Records contained in a dataset:
----------------------------------------
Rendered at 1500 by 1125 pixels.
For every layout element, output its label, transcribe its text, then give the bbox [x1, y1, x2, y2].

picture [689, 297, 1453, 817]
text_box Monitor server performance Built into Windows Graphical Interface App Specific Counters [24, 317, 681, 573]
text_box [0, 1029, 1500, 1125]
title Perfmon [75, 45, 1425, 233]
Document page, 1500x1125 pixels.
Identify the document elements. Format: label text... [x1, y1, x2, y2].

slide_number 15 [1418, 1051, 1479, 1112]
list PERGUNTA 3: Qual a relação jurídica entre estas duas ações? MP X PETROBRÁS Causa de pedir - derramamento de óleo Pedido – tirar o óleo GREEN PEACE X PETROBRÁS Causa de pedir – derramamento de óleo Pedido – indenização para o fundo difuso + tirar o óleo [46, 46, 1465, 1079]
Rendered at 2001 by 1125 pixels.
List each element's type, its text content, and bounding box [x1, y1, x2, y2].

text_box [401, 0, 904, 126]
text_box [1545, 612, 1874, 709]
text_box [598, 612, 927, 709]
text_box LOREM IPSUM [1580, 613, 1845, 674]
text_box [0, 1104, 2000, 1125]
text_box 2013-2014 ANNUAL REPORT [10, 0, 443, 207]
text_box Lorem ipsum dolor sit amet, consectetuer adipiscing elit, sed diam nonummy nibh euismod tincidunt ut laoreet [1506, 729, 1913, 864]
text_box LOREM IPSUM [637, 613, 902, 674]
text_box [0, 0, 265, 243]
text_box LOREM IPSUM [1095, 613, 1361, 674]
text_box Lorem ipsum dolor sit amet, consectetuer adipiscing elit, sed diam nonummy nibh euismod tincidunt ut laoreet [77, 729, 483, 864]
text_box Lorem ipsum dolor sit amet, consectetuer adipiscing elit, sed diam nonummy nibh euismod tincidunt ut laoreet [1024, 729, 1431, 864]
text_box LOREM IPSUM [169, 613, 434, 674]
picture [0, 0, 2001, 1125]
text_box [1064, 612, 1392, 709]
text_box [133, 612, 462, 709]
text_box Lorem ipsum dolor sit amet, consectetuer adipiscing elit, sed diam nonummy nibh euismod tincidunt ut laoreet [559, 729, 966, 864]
----------------------------------------
▸ **TASK DIRECTIONS**
For every line of the data above that contains "Rendered", copy that line.

▸ **ANSWER TO THIS PROBLEM**
Rendered at 1500 by 1125 pixels.
Rendered at 2001 by 1125 pixels.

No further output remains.